獲物がかかるかどうか、隠れて観察していたいけれど、ぐっと堪えて住む場所を探そう。
◇ ◇ ◇
それからしばらく。
周囲の地理を頭に入れながら辺りを歩き回ってみたが、家を建てるのに適した場所は、なかなか見つからなかった。
俺は顔を上げて、腐りかけた木々の間から空を眺めた。
暗黒大陸は、マーブル色の夕暮れに覆い尽くされている。
まるでこの世の終わりのような美しさだ。
じきに夜が来る。
(……腹が減ったなあ)
今日の散策はここまでにして、仕掛けた罠を回収しに戻ろう。
獲物がかかっていることを期待しつつ、罠を設置した場所へ向かうと、残念ながら最初に仕掛けた括り罠には、餌が干からびた状態で残っていた。

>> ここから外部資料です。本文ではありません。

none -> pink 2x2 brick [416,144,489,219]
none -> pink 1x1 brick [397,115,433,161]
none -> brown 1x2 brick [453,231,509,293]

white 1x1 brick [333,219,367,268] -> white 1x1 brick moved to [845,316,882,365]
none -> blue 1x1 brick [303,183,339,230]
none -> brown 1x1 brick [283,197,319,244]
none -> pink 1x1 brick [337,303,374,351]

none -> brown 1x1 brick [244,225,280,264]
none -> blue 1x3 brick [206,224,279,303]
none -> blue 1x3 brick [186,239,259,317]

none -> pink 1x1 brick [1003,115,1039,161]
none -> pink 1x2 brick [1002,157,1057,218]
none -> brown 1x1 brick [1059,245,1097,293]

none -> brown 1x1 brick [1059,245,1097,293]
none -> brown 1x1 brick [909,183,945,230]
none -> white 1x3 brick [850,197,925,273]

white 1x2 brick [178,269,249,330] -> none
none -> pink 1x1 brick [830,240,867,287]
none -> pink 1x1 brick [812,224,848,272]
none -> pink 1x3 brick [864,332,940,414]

(一番時間をかけた罠だから、人間の匂いが残っていたのかな)
もっと改良が必要かもしれない。
餌も乾いてしまっているし、明日また別の場所で作り直そう。
気を取り直して、近くに設置した落とし穴のほうも見に行くか。
古典的だったし、網が結構目立っているかもしれないな。
(あんまり期待できないけど……)
「……んー……ううーっ……」
(なんだ? )
罠のある辺りから、うめき声のようなものが聞こえてくる。
(何か掛かってるのか? )
俺の初めての獲物にワクワクしながら、足早に罠を仕掛けた場所へと向かう。
すると、じたばたと暴れるシルエットが。
獲物はけっこう大きいみたいだ。
(これは、初めてにしてはかなり上出来だったんじゃないか? )
おまけで作った落とし穴に掛かるなんて、予想外だったけど。
それでも、嬉しいことに代わりはない。
(さて、俺の獲物……)
歩み寄って落とし穴を覗き込んだ俺は、ぎょっとして息を呑んだ。
設置した罠にはなんと、露出度の高い服を身にまとったダークエルフの少女がかかっていたのだ。

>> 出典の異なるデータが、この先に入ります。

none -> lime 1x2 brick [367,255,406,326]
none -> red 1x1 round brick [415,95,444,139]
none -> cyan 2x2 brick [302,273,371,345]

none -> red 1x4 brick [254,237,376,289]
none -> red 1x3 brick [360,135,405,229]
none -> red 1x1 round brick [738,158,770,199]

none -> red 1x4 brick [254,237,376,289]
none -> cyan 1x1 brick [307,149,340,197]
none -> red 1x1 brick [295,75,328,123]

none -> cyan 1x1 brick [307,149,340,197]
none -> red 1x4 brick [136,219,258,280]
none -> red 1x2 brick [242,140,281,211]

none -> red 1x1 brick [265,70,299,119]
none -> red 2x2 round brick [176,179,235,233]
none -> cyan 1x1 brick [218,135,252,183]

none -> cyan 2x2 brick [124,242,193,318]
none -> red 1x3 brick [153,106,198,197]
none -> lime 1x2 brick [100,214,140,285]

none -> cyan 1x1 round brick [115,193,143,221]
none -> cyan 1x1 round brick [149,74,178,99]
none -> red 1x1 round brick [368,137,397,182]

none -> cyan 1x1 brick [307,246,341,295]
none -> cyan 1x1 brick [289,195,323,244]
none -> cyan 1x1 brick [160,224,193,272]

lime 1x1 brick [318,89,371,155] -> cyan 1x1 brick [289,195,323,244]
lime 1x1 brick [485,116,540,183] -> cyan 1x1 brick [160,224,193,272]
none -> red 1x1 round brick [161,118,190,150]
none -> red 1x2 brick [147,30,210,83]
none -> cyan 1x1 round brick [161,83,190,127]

頭から網をかぶった彼女は、お尻を突き出すような恥ずかしい体勢でもがいている。
小さな穴の中で身動きがとれないからだろうが、何とも言えない気持ちになった。
俺はもう六百歳以上の年寄りだけど、それでもなんだか申し訳なくて一応は目をそらす。
「ううっ……一生の不覚……。わらわともあろう者が、こんな罠にみすみす引っかかるなど……。全魔族に顔向けできぬわ……」
ダークエルフは暴れながら、なにやらブツブツ呟いている。
そうだ。
見ないようにするより先に、助けてあげないと。
俺は急いで仕掛けを解除し、罠を解いた。
「あーそこの君、すまない。罠は解除したから、あとは頭上の網を払いのけてくれ」
「……っ!」
声をかけるとダークエルフは、弾かれたように顔を上げた。
「むむっ……!? そなたは……!!」
穴の中から俺を見上げたダークエルフが、目をまん丸にさせたまま硬直している。
「大丈夫だったか? 怪我はないか?」
「……この罠を仕掛けたのはそなただったのか?」
「ああ、申し訳ない。夕食の材料を確保したかったんだが、まさかこんな事故になるとは……」
罠を仕掛けるときは、人に迷惑をかけないようにしないとな。
初歩的な配慮が出来ていなかったことを反省する。
「そうか、そなたなら致し方ない……。そなたはわらわを唯一好きにできる権利を持つ者だからのう」
ダークエルフの少女は、うつむいてもじもじと服の袖を直し始めた。
「……?」
(いったい何の話をしてるんだ? )
ダークエルフの言葉の意味がわからず困惑したが、まず先に彼女を穴から出さなくてはいけない。
「手を貸すから掴まれ」
「それには及ばぬ。よいしょっ……」
落とし穴の入口に手をかけた彼女は、弾みをつけて体を浮かすと、とくに苦労することもなく地上へ戻ってきた。